Data excerpts:
━━━━

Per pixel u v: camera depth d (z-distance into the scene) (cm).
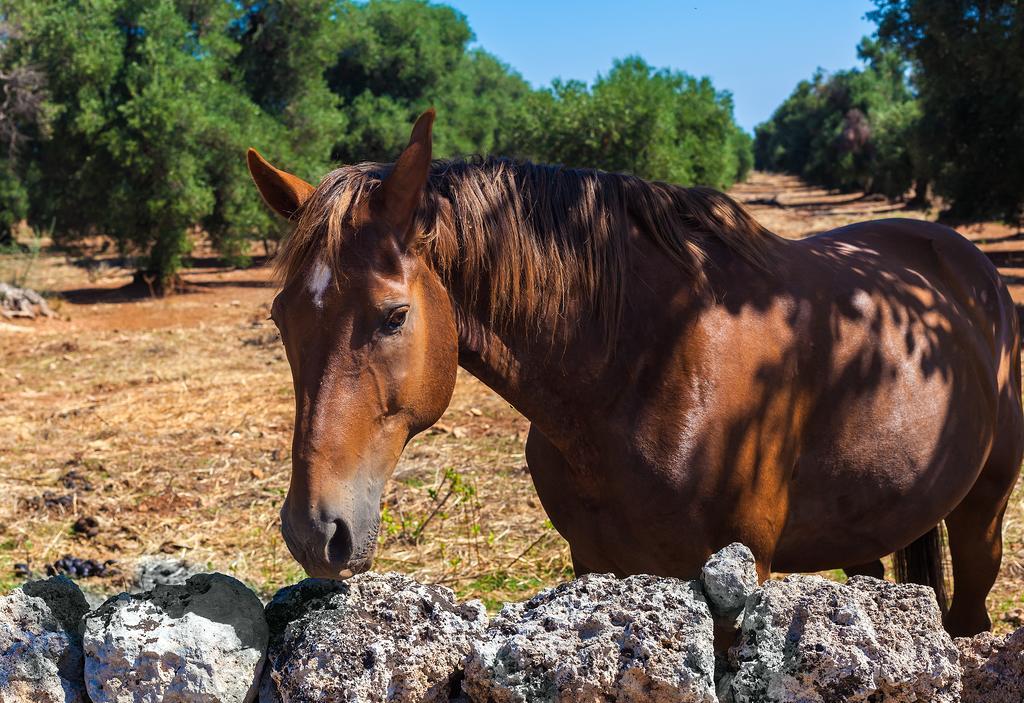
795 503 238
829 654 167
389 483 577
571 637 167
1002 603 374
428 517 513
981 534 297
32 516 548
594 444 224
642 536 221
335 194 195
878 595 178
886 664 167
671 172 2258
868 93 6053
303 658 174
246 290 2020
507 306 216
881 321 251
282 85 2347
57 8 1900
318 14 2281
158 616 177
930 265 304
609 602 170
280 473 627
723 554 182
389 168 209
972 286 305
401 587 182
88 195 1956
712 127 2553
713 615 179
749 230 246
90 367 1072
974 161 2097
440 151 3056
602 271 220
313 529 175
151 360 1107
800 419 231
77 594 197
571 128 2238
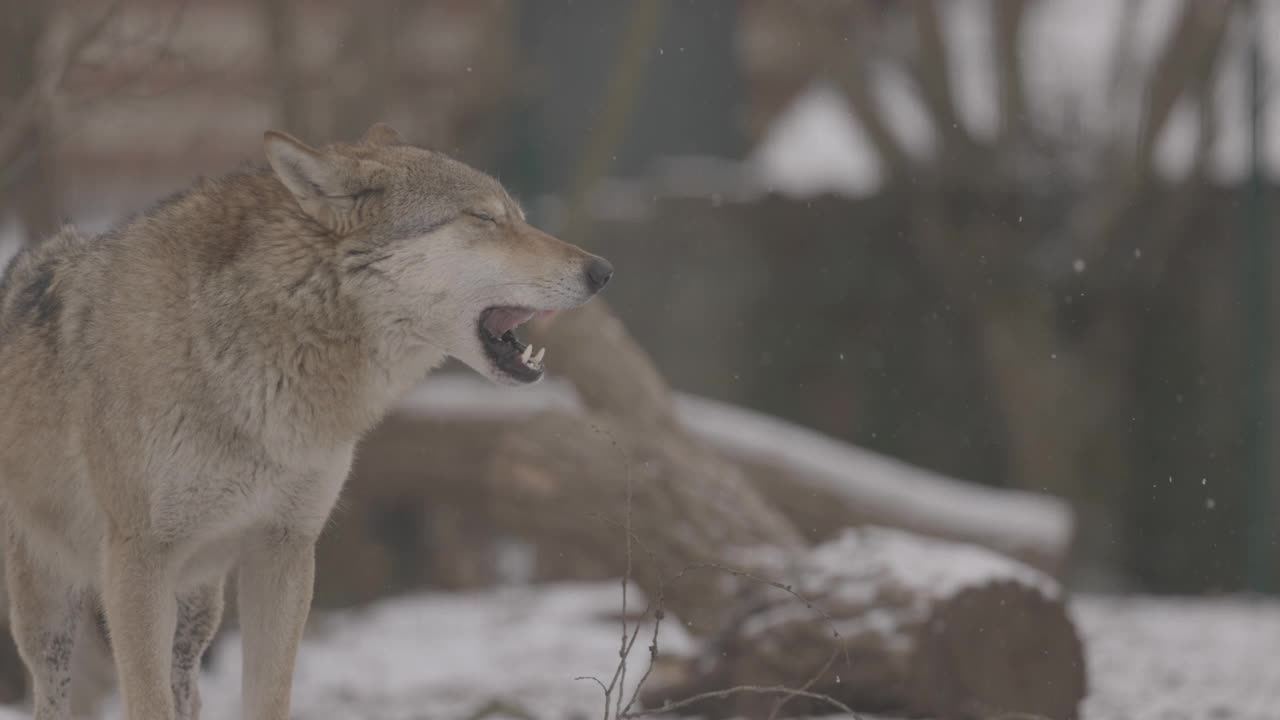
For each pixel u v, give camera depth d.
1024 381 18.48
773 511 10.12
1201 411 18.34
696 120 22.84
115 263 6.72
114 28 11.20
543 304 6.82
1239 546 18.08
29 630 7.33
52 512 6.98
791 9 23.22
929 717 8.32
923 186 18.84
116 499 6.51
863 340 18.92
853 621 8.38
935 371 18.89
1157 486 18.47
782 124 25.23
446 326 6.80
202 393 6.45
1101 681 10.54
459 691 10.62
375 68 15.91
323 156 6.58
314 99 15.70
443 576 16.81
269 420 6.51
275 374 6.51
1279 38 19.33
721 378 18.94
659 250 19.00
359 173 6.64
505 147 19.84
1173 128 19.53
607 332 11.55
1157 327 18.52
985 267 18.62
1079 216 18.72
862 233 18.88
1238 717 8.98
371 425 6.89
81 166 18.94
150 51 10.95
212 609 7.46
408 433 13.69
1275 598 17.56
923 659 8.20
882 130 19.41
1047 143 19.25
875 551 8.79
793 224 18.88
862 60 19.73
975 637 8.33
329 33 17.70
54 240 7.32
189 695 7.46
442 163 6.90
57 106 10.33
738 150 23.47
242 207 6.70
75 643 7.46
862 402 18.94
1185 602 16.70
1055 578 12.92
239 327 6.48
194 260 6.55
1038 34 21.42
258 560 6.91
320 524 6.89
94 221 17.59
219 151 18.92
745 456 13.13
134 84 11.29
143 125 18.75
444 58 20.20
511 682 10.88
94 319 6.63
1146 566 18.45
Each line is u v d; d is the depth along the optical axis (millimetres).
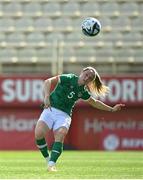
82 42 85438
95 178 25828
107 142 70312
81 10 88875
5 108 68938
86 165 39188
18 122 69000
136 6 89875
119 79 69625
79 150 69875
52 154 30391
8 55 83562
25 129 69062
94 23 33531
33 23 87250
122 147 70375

━━━━

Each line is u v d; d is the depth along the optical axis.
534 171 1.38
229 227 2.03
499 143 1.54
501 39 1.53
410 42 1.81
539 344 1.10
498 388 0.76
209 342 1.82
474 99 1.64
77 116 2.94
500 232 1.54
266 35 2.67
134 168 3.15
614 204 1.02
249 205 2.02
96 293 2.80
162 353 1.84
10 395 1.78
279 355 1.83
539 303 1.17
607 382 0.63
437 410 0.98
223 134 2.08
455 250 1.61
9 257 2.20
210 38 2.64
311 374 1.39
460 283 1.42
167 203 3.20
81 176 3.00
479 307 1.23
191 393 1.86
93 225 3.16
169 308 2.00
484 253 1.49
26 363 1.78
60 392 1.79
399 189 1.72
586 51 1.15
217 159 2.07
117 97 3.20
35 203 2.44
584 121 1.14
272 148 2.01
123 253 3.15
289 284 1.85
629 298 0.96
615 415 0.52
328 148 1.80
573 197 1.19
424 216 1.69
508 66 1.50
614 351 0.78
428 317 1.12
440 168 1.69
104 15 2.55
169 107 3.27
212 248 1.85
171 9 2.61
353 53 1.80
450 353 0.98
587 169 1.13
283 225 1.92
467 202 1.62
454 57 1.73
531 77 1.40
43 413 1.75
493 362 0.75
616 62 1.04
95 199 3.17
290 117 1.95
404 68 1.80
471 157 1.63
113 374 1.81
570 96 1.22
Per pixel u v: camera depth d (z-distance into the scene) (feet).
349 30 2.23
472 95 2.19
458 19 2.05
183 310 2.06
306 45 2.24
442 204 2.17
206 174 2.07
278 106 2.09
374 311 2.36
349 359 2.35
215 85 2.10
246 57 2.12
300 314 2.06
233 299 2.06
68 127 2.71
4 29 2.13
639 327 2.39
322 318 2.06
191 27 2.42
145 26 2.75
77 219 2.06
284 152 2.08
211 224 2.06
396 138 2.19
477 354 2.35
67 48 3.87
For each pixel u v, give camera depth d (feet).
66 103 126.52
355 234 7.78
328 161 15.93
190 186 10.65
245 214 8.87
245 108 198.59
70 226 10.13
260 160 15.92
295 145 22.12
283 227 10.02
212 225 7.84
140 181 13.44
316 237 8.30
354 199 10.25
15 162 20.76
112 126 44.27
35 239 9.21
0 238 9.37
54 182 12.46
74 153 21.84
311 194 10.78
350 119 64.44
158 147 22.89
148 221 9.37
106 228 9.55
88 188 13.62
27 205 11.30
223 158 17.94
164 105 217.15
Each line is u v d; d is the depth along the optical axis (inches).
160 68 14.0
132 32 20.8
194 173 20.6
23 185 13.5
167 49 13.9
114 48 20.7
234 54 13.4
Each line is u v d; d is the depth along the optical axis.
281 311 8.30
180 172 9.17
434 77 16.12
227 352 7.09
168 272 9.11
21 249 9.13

━━━━

WHAT TO WORK ON: Reproduce the lines above starting at the one with "the scene) (cm)." and ending at the one with "212 609 7.46", both included, exactly and with no pictures.

ANSWER FOR THIS EXERCISE:
Per pixel u v: camera depth d (z-distance into the scene) (cm).
795 503 238
829 654 167
389 483 577
571 637 167
1002 603 374
428 517 513
981 534 297
32 516 548
594 444 224
642 536 221
335 194 195
878 595 178
886 664 167
671 172 2258
868 93 6053
303 658 174
246 290 2020
507 306 216
881 321 251
282 85 2347
57 8 1900
318 14 2281
158 616 177
930 265 304
609 602 170
280 473 627
723 554 182
389 168 209
972 286 305
401 587 182
88 195 1956
712 127 2553
713 615 179
749 230 246
90 367 1072
974 161 2097
440 151 3056
602 271 220
313 529 175
151 360 1107
800 419 231
77 594 197
571 128 2238
For each pixel u v, give camera depth d.
1024 381 18.48
773 511 10.12
1201 411 18.34
696 120 22.84
115 263 6.72
114 28 11.20
543 304 6.82
1239 546 18.08
29 630 7.33
52 512 6.98
791 9 23.22
929 717 8.32
923 186 18.84
116 499 6.51
863 340 18.92
853 621 8.38
935 371 18.89
1157 486 18.47
782 124 25.23
446 326 6.80
202 393 6.45
1101 681 10.54
459 691 10.62
375 68 15.91
323 156 6.58
314 99 15.70
443 576 16.81
269 420 6.51
275 374 6.51
1279 38 19.33
721 378 18.94
659 250 19.00
359 173 6.64
505 147 19.84
1173 128 19.53
607 332 11.55
1157 327 18.52
985 267 18.62
1079 216 18.72
862 233 18.88
1238 717 8.98
371 425 6.89
81 166 18.94
150 51 10.95
212 609 7.46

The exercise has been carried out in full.